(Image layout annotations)
..........

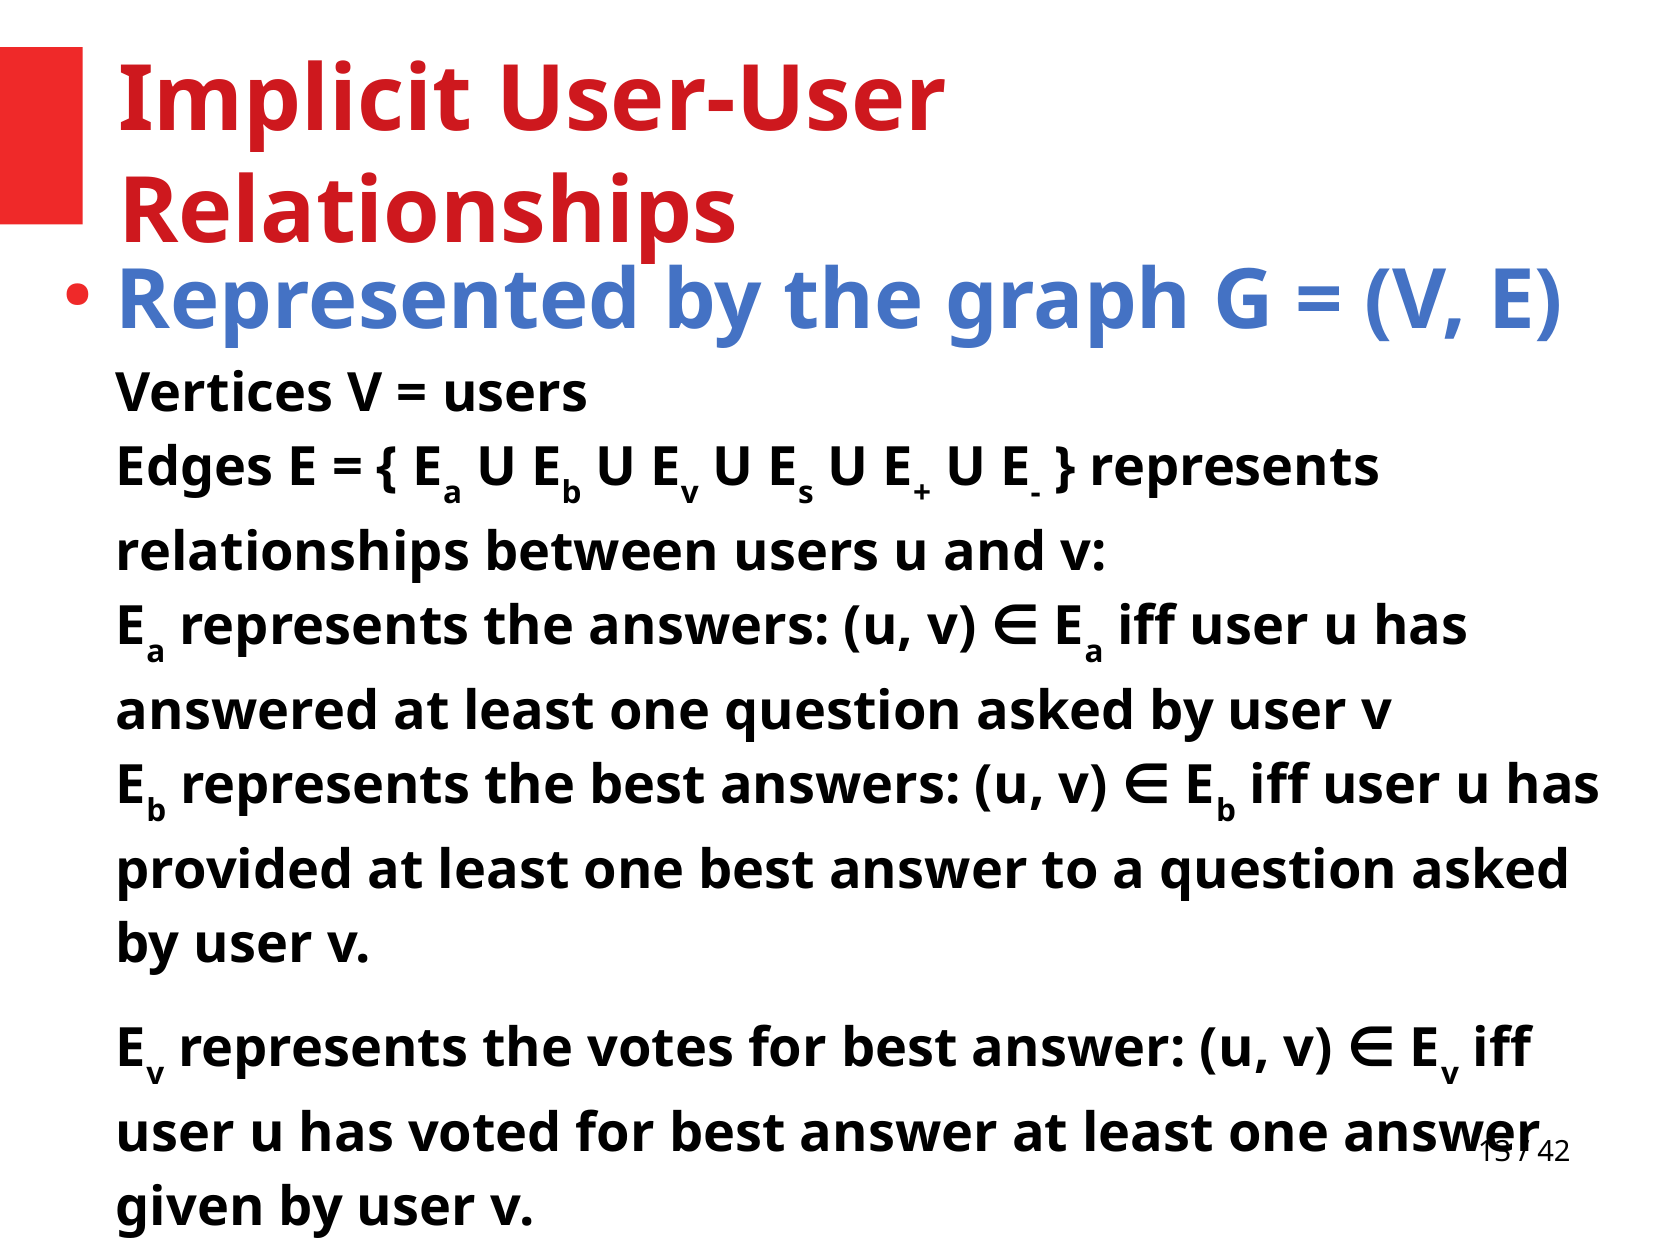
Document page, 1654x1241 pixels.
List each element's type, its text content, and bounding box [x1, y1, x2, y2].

list Represented by the graph G = (V, E) Vertices V = users Edges E = { Ea U Eb U Ev U Es U E+ U E- } represents relationships between users u and v: Ea represents the answers: (u, v) ∈ Ea iff user u has answered at least one question asked by user v Eb represents the best answers: (u, v) ∈ Eb iff user u has provided at least one best answer to a question asked by user v. Ev represents the votes for best answer: (u, v) ∈ Ev iff user u has voted for best answer at least one answer given by user v. Es represents the stars given to questions: (u, v) ∈ Es iff user u has given a star to at least one question asked by user v. E+/- represents the thumbs up/down: (u, v) ∈ E+/- iff user u has given a “thumbs up/down” to an answer by user v. [45, 240, 1621, 1186]
title Implicit User-User Relationships [118, 49, 1591, 240]
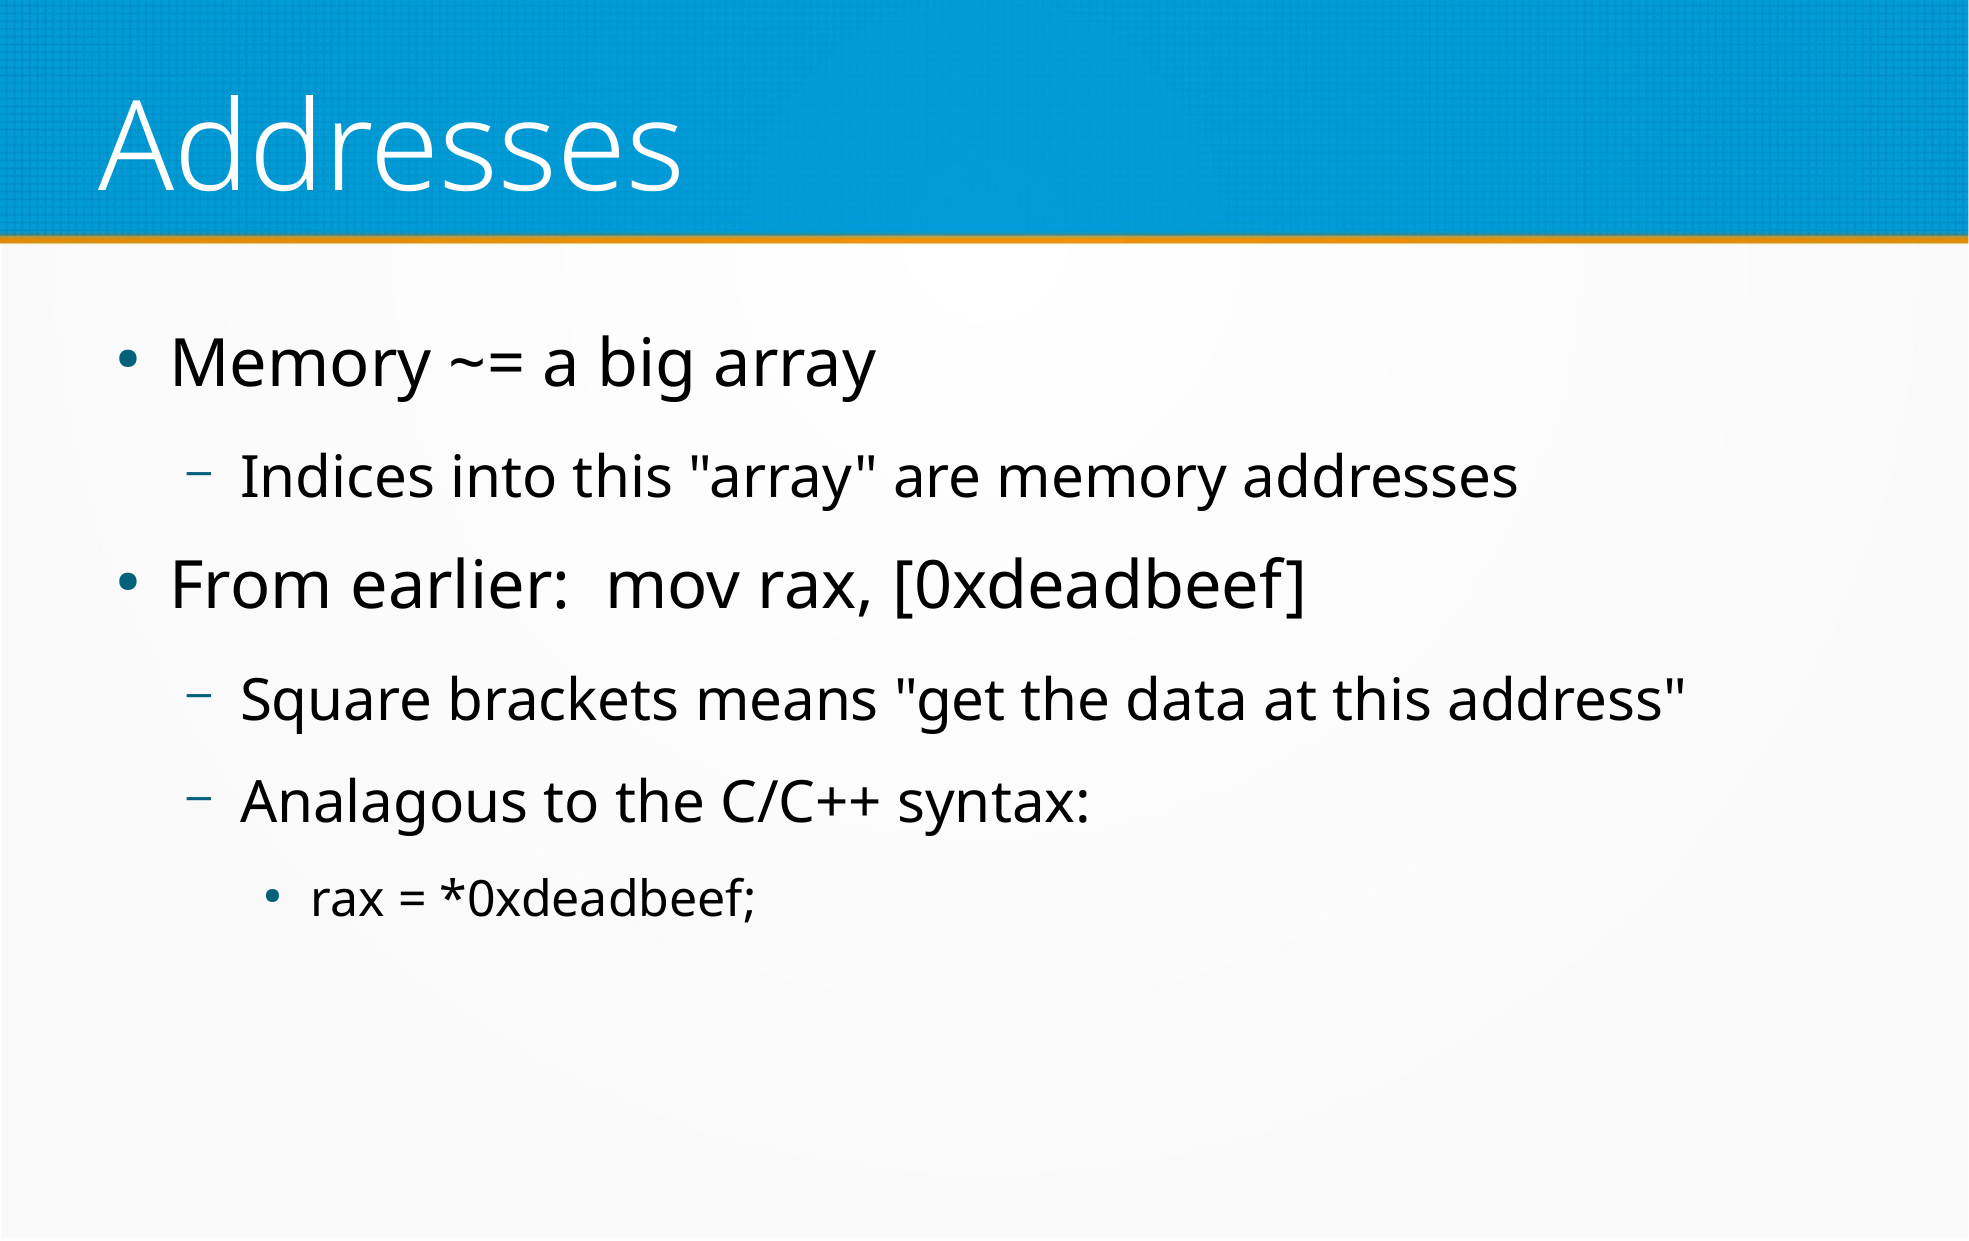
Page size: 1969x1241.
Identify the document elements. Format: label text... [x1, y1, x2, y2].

picture [0, 233, 1969, 1241]
title Addresses [98, 19, 1870, 227]
list Memory ~= a big array Indices into this "array" are memory addresses From earlier: mov rax, [0xdeadbeef] Square brackets means "get the data at this address" Analagous to the C/C++ syntax: rax = *0xdeadbeef; [98, 315, 1861, 1081]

..........

■ What you need to do
Can you rewrite the stretch from the start of the records through the line containing "List each element's" as a numbered list, leaving out the pictures?

■ Solution
1. Document page, 1654x1241 pixels.
2. List each element's type, its text content, and bounding box [x1, y1, x2, y2].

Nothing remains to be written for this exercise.